──────── Passage

[dpdk-dev] dpdk/vhost-user and VM migration

Amnon Ilan ailan at redhat.com
Wed Oct 28 10:52:44 CET 2015



----- Original Message -----
> From: "Yuanhan Liu" <yuanhan.liu at linux.intel.com>
> To: "Michael S. Tsirkin" <mst at redhat.com>
> Cc: dev at dpdk.org
> Sent: Friday, October 16, 2015 10:37:38 AM
> Subject: Re: [dpdk-dev] dpdk/vhost-user and VM migration
> 
> On Wed, Oct 14, 2015 at 12:16:29AM +0300, Michael S. Tsirkin wrote:
> > Hello!
> > I am currently looking at how using dpdk on host, accessing VM memory
> > using the vhost-user interface, interacts with VM migration.
> > 
> > The issue is that any changes made to VM memory need to be tracked so
> > that updates can be sent from migration source to destination.
> > 
> > At the moment, there's a proposal of an interface extension to
> > vhost-user which adds ability to do this tracking through shared memory.

────────────────

Work task A
Answer these questions using the mailing list message on vhost-user and VM migration:
(i) On what date and at what time was the message from Amnon Ilan sent?
(ii) To whom was Yuanhan Liu's message addressed?
(iii) According to Michael S. Tsirkin, why must changes made to VM memory be tracked?
Work task B
List every email address that appears in the mailing list message, in the same form as the message gives it.
Work task C
Carry on the mailing list message about vhost-user and VM migration, starting right after its last sentence.
The records that come next have no connection to the mailing list message.

──────── Provided information

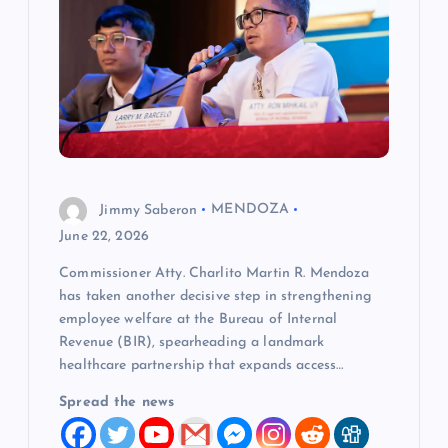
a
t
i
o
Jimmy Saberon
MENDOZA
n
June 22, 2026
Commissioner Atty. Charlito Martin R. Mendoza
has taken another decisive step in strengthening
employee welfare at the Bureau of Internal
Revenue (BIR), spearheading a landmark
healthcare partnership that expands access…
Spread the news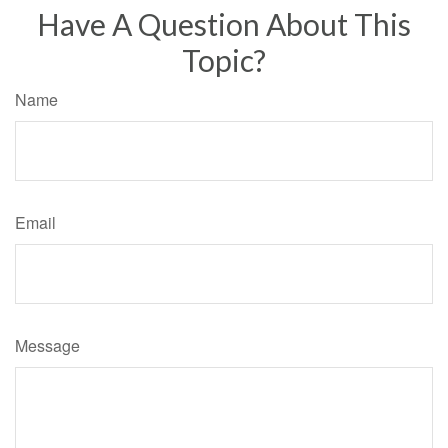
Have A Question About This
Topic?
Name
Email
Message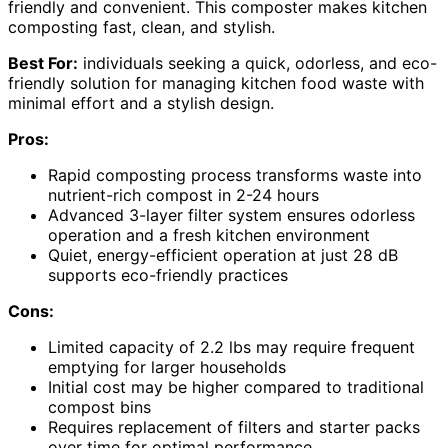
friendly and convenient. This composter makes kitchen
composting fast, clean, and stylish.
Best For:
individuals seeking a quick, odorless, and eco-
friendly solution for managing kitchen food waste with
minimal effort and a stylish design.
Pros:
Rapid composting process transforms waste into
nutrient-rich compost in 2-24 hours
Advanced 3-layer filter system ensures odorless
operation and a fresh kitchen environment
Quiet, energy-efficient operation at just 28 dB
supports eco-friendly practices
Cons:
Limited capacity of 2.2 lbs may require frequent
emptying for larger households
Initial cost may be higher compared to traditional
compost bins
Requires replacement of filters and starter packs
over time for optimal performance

────────────────
──────── Provided information

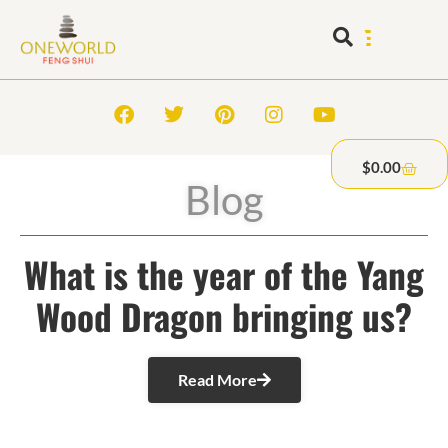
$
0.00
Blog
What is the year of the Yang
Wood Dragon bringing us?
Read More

────────────────

Task answer A
(i) Wed Oct 28 10:52:44 CET 2015
(ii) Michael S. Tsirkin
(iii) So that updates can be sent from the migration source to the destination.

Task answer B
ailan at redhat.com
yuanhan.liu at linux.intel.com
mst at redhat.com
dev at dpdk.org

Task answer C
> > dpdk would then be responsible for tracking these updates using atomic
> > operations to set bits (per page written) in a memory bitmap.
> > 
> > This only needs to happen during migration, at other times there could
> > be a jump to skip this logging.
> > 
> > Is this a reasonable approach?
> 
> Hi Michael,
> 
> As I stated in another email, adding dpdk/vhost-user vm migration
> support is my second TODO. However, I barely know anything about
> vm migration so far, that I can't tell now.
> 
> I will re-visit this question when I finished my first item and
> after some more investigation.

Yuanhan, 

Live-migration for vhost-user is now available upstream.
Do you need some guidance on how to implement it in DPDK?

Amnon

> 
> 	--yliu
> 
> > Would performance degradation during
> > migration associated with atomics affect the performance to a level
> > where it's no longer useful?  Pls note these logs aren't latency
> > sensitive, so can be done on a separate core, and can be batched.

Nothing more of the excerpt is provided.